🤖 AI Summary
This work uncovers a novel privacy threat in horizontal federated learning (HFL) involving tree-based models (e.g., XGBoost, LightGBM): a single malicious client can reconstruct other participants’ sensitive training data by reverse-engineering split points and decision paths. To address this, we propose TimberStrike—the first dataset reconstruction attack tailored to tree structures—integrating gradient approximation, constrained search, and split-value inversion modeling, with cross-framework compatibility (Flower, NVFlare, FedTree). Our study is the first to systematically expose the inherent privacy fragility of federated tree models, establishing a reconstruction optimization framework grounded in discrete structural properties. We further identify a fundamental utility–privacy trade-off bottleneck for differential privacy in this setting. Evaluated on a stroke prediction dataset, TimberStrike achieves reconstruction accuracy of 73.05%–95.63%, demonstrating that existing defenses fail to simultaneously ensure privacy guarantees and model utility.
📝 Abstract
Federated Learning has emerged as a privacy-oriented alternative to centralized Machine Learning, enabling collaborative model training without direct data sharing.
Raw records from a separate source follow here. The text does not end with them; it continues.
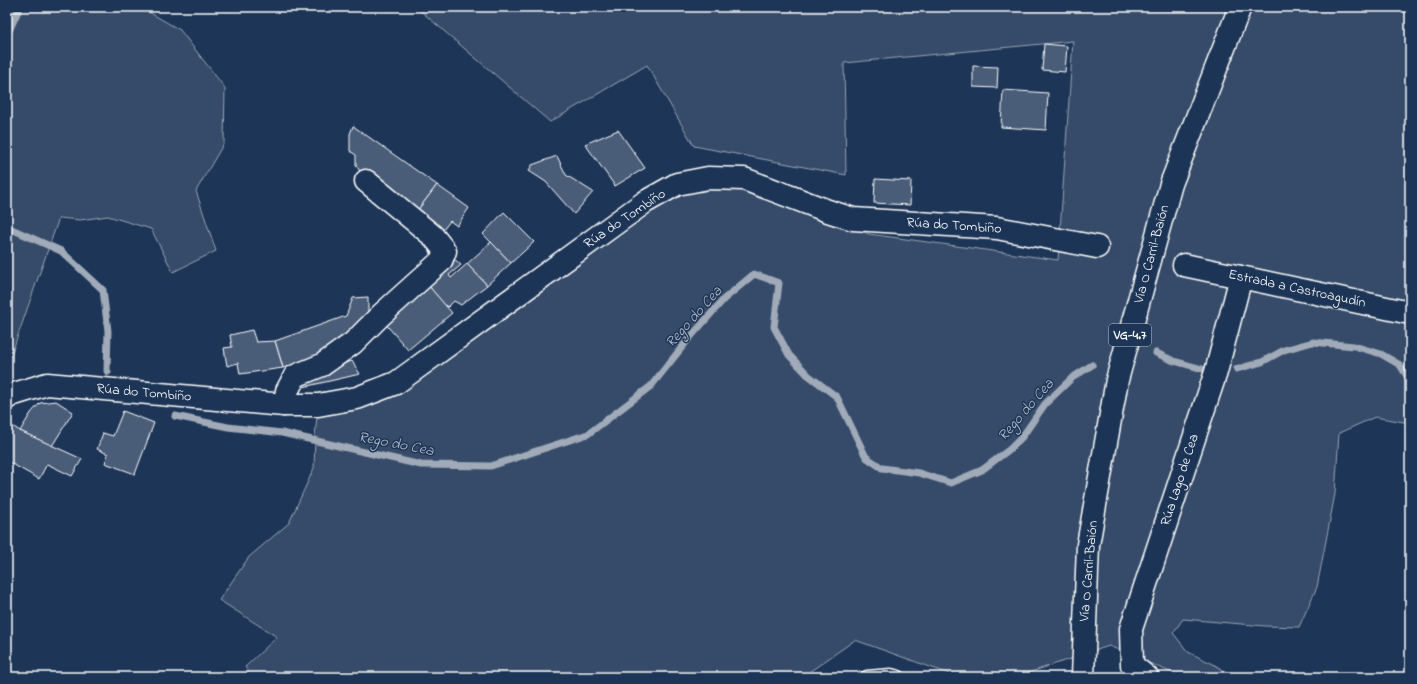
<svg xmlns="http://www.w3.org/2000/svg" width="1417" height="684" font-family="'Indie Flower',sans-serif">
<rect width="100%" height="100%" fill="#1d3557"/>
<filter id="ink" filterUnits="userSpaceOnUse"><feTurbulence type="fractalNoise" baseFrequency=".025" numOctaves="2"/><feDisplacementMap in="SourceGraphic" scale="8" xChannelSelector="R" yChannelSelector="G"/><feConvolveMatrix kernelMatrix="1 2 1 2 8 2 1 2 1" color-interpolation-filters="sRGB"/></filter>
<g filter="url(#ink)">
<!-- green -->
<g fill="#364b69" stroke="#9aa5b4">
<polygon points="7,7 140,7 180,30 225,88 224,143 196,191 216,251 173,272 151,229 108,216 80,220 59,218 10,358 7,358"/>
<polygon points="416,7 1410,7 1410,423 1375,417 1339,433 1335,494 1317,587 1299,627 1265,626 1183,619 1173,633 1188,652 1213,664 1235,677 1182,677 1109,646 1016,677 958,677 855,640 802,677 252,677 245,667 277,637 219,600 249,557 289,523 314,468 315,437 318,405 396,383 645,202 708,178 869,234 1058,260 1073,41 844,63 846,175 694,146 647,65 550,122"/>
</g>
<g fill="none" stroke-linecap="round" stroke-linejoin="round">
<!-- stream -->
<g stroke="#a0aab8" stroke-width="7">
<polyline points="7,35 20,7"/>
<polyline points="7,227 61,251 103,290 108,331 107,371 108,372"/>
<polyline points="1156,353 1174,361 1206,370"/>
<polyline points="1237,369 1262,362 1284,350 1313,342 1354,346 1381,354 1400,365 1410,381"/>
<polyline points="175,416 228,427 282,433 421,465 491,466 588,434 651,386 687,341 724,299 754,274 779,283 774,327 789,355 808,375 837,397 866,457 882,468 919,473 951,483 982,470 1010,449 1022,437 1045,404 1072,378 1092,365"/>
</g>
</g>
<!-- building -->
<g fill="#4a5d79" stroke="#fff">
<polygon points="1044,44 1067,46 1065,72 1042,70"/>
<polygon points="973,66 998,67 997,88 973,87"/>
<polygon points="1003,90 1048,93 1046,130 1001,127"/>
<polygon points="353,126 437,185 417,211 361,173 356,165 356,155 350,151 350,134"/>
<polygon points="618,130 645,168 615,186 585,144"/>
<polygon points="557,156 566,175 593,192 574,214 546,182 529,171 532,165"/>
<polygon points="875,179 911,181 910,205 874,203"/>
<polygon points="437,185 469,208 457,226 450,221 443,230 417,211"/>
<polygon points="504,212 534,242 511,263 483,234"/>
<polygon points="491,242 511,263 487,285 467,264"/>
<polygon points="452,257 461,265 449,275 451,278 467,264 487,285 461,305 454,301 447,308 427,284"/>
<polygon points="427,284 452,313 408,350 383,321"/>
<polygon points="368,297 368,311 366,321 320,356 283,368 275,341 346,316 353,298"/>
<polygon points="252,330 256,342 275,341 283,368 240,374 238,363 227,366 224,348 232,347 230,335"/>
<polygon points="352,361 360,374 299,388 301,379 324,369"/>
<polygon points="56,401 73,412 52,446 20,431 31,413 40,403"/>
<polygon points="123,411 154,423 135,474 105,463 108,454 97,449 103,433 113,436"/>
<polygon points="8,423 20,431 82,459 72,476 47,464 39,479 7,461"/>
</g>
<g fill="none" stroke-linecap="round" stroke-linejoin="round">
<!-- secondary-tunnel -->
<polyline stroke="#344968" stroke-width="22" stroke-dasharray="22 11" stroke-linecap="butt" points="1097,247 1184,265"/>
<defs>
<polyline id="lane" points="867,677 891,675 899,677"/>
<g id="street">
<polyline points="284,405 287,391 295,376 322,365 353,343 381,315 441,261 445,251 433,236 366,181"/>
<polyline points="1147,677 1132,665 1131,629 1216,372 1241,277"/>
</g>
<g id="secondary">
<polyline points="1184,265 1410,313"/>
<polyline points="7,398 11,395 47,384 284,405 318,405 357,398 396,383 645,202 677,184 708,178 744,179 828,211 853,219 997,228 1097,247"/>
</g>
<polyline id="highway" points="1083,677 1088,545 1117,380 1171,184 1240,7"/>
</defs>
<!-- lane casing -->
<use href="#lane" stroke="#fff" stroke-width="15"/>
<!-- street casing -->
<use href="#street" stroke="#fff" stroke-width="25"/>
<!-- secondary casing -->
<use href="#secondary" stroke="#fff" stroke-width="25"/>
<!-- highway casing -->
<use href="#highway" stroke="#fff" stroke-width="25"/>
<!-- lane -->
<use href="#lane" stroke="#1d3557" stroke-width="12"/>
<!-- street -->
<use href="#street" stroke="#1d3557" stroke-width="22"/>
<!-- secondary -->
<use href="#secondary" stroke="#1d3557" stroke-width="22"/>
<!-- highway -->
<use href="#highway" stroke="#1d3557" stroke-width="22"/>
</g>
</g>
<g text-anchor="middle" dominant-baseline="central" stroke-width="3" stroke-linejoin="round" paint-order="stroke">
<!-- shield labels -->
<rect fill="#1d3557" stroke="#bbc2cd" stroke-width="1" x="1109" y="324" width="42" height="22" rx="3"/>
<g font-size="13" font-weight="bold" fill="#fff">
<text x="1130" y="335">VG-4.7</text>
</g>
<!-- street labels -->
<g font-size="14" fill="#fff" stroke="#1d3557">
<text transform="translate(625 219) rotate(-34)">Rúa do Tombiño</text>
<text transform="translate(954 226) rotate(4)">Rúa do Tombiño</text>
<text transform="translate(1152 254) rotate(-75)">Vía O Carril-Baión</text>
<text transform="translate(1297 289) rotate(12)">Estrada a Castroagudín</text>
<text transform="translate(144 393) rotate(5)">Rúa do Tombiño</text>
<text transform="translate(1180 480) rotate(-72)">Rúa Lago de Cea</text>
<text transform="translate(1089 571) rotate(-85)">Vía O Carril-Baión</text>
</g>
<!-- water labels -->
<g font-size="15" font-style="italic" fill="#b8c0ca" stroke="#1d3557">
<text transform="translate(694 317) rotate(-48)">Rego do Cea</text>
<text transform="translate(1026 410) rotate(-49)">Rego do Cea</text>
<text transform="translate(396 444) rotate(11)">Rego do Cea</text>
</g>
</g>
<!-- margin -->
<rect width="1417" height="684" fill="none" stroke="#1d3557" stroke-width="24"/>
<rect x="12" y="12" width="1393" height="660" fill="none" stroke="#fff" stroke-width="1.5" filter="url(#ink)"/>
</svg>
While extensively studied for neural networks, the security and privacy implications of tree-based models remain underexplored. This work introduces TimberStrike, an optimization-based dataset reconstruction attack targeting horizontally federated tree-based models. Our attack, carried out by a single client, exploits the discrete nature of decision trees by using split values and decision paths to infer sensitive training data from other clients. We evaluate TimberStrike on State-of-the-Art federated gradient boosting implementations across multiple frameworks, including Flower, NVFlare, and FedTree, demonstrating their vulnerability to privacy breaches. On a publicly available stroke prediction dataset, TimberStrike consistently reconstructs between 73.05% and 95.63% of the target dataset across all implementations. We further analyze Differential Privacy, showing that while it partially mitigates the attack, it also significantly degrades model performance. Our findings highlight the need for privacy-preserving mechanisms specifically designed for tree-based Federated Learning systems, and we provide preliminary insights into their design.